» PROBLEM REQUIREMENTS
Every entry is to be returned unchanged, and no picture is to be included.

» SUPPLIED INFORMATION
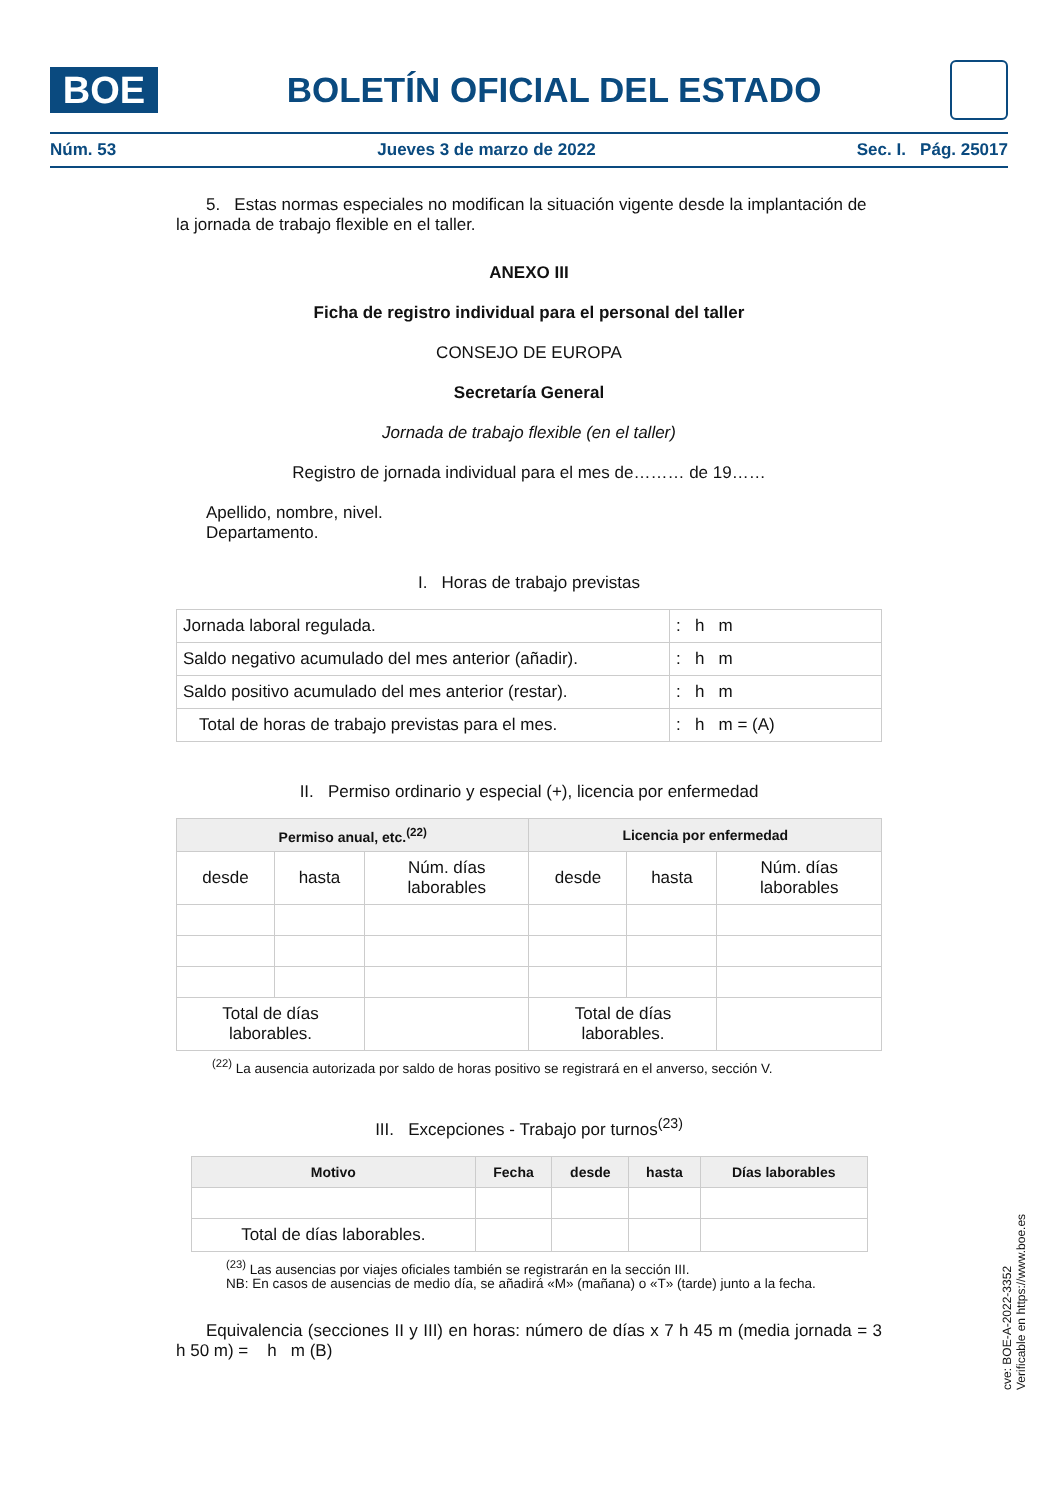BOE
BOLETÍN OFICIAL DEL ESTADO
Núm. 53 Jueves 3 de marzo de 2022 Sec. I. Pág. 25017
5. Estas normas especiales no modifican la situación vigente desde la implantación de la jornada de trabajo flexible en el taller.
ANEXO III
Ficha de registro individual para el personal del taller
CONSEJO DE EUROPA
Secretaría General
Jornada de trabajo flexible (en el taller)
Registro de jornada individual para el mes de……… de 19……
Apellido, nombre, nivel.
Departamento.
I. Horas de trabajo previstas
| Jornada laboral regulada. | : h m |
| Saldo negativo acumulado del mes anterior (añadir). | : h m |
| Saldo positivo acumulado del mes anterior (restar). | : h m |
| Total de horas de trabajo previstas para el mes. | : h m = (A) |
II. Permiso ordinario y especial (+), licencia por enfermedad
| Permiso anual, etc.<sup>(22)</sup> | | | Licencia por enfermedad | | |
| --- | --- | --- | --- | --- | --- |
| desde | hasta | Núm. días laborables | desde | hasta | Núm. días laborables |
| Total de días laborables. | | | Total de días laborables. | | |
<sup>(22)</sup> La ausencia autorizada por saldo de horas positivo se registrará en el anverso, sección V.
III. Excepciones - Trabajo por turnos<sup>(23)</sup>
| Motivo | Fecha | desde | hasta | Días laborables |
| --- | --- | --- | --- | --- |
| Total de días laborables. | | | | |
<sup>(23)</sup> Las ausencias por viajes oficiales también se registrarán en la sección III.
NB: En casos de ausencias de medio día, se añadirá «M» (mañana) o «T» (tarde) junto a la fecha.
Equivalencia (secciones II y III) en horas: número de días x 7 h 45 m (media jornada = 3 h 50 m) = h m (B)
cve: BOE-A-2022-3352
Verificable en https://www.boe.es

» THE ANSWER
BOE
BOLETÍN OFICIAL DEL ESTADO
Núm. 53 Jueves 3 de marzo de 2022 Sec. I. Pág. 25017
5. Estas normas especiales no modifican la situación vigente desde la implantación de la jornada de trabajo flexible en el taller.
ANEXO III
Ficha de registro individual para el personal del taller
CONSEJO DE EUROPA
Secretaría General
Jornada de trabajo flexible (en el taller)
Registro de jornada individual para el mes de……… de 19……
Apellido, nombre, nivel.
Departamento.
I. Horas de trabajo previstas
| Jornada laboral regulada. | : h m |
| Saldo negativo acumulado del mes anterior (añadir). | : h m |
| Saldo positivo acumulado del mes anterior (restar). | : h m |
| Total de horas de trabajo previstas para el mes. | : h m = (A) |
II. Permiso ordinario y especial (+), licencia por enfermedad
| Permiso anual, etc.<sup>(22)</sup> | | | Licencia por enfermedad | | |
| --- | --- | --- | --- | --- | --- |
| desde | hasta | Núm. días laborables | desde | hasta | Núm. días laborables |
| Total de días laborables. | | | Total de días laborables. | | |
<sup>(22)</sup> La ausencia autorizada por saldo de horas positivo se registrará en el anverso, sección V.
III. Excepciones - Trabajo por turnos<sup>(23)</sup>
| Motivo | Fecha | desde | hasta | Días laborables |
| --- | --- | --- | --- | --- |
| Total de días laborables. | | | | |
<sup>(23)</sup> Las ausencias por viajes oficiales también se registrarán en la sección III.
NB: En casos de ausencias de medio día, se añadirá «M» (mañana) o «T» (tarde) junto a la fecha.
Equivalencia (secciones II y III) en horas: número de días x 7 h 45 m (media jornada = 3 h 50 m) = h m (B)
cve: BOE-A-2022-3352
Verificable en https://www.boe.es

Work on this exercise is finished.